══ TEXTO DO EXERCÍCIO ══
Em relação ao tratamento dos casos já afetados por transtornos neurocognitivos, sabemos como são importantes as intervenções não farmacológicas, que vão desde educação e acolhimento a familiares e cuidadores até medidas específicas para os sintomas que se vão apresentando no curso da doença, tanto cognitivos como comportamentais. Dentre estes últimos, excetuando-se os sintomas psicóticos, a maioria dos demais costuma responder muito melhor a diferentes estratégias de abordagem do paciente que a medicamentos. Se pelo menos parte do capital que deve ser destinado ao custeio dos novos fármacos para Alzheimer fosse investido na facilitação da adoção dessas medidas, a vida de muita gente já ia melhorar muito.
═══
#### DETALHES DA TAREFA
Prossiga com o texto sobre as intervenções não farmacológicas nos transtornos neurocognitivos a partir do ponto em que ele termina. O material apresentado adiante é dispensável.
══ INFORMAÇÕES ══
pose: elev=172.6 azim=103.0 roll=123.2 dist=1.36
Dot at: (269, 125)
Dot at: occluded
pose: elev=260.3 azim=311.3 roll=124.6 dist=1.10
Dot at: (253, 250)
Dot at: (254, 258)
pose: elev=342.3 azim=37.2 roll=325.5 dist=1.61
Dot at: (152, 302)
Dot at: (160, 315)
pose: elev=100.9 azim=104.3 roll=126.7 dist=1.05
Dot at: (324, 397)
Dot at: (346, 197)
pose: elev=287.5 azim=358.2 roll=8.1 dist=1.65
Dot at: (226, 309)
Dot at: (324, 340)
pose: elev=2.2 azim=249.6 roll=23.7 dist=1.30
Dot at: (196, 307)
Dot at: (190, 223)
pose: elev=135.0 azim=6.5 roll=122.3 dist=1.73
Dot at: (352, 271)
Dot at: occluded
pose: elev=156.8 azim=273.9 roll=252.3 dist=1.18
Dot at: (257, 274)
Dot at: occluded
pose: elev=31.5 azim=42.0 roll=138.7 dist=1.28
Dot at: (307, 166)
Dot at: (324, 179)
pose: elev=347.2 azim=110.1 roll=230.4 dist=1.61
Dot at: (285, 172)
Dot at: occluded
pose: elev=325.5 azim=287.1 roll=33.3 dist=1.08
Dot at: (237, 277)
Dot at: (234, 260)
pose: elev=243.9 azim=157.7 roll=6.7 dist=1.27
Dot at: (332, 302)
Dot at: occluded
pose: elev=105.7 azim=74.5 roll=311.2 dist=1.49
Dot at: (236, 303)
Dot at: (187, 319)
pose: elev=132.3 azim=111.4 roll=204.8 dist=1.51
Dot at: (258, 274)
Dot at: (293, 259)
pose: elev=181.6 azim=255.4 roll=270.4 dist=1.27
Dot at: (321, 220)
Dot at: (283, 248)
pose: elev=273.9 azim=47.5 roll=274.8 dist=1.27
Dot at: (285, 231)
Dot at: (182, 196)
═══
#### RESPOSTA
Sob a ótica da Slow Medicine, podemos apontar 2 questões: uma Medicina Sóbria nos afirma que “…a divulgação e o uso de novos tratamentos de saúde e de novos procedimentos diagnósticos nem sempre são acompanhados de maiores benefícios aos pacientes. Interesses econômicos e razões de caráter cultural e social estimulam o consumo excessivo de serviços de saúde, aumentando demasiadamente as expectativas das pessoas, muito além da capacidade do sistema sanitário em atendê-las” e que uma Medicina Justa “…promove a prevenção, entendida como tutela da saúde; presta cuidados apropriados, isto é, adequados às pessoas e às circunstâncias, e que provaram ser eficazes e aceitáveis aos paciente e profissionais de saúde. Uma medicina justa combate as desigualdades e facilita o acesso à saúde e aos serviços sociais, supera a fragmentação dos tratamentos e promove a troca de informações e de experiências entre os profissionais em uma lógica sistêmica. A Slow Medicine promove cuidados adequados e de boa qualidade para todos.”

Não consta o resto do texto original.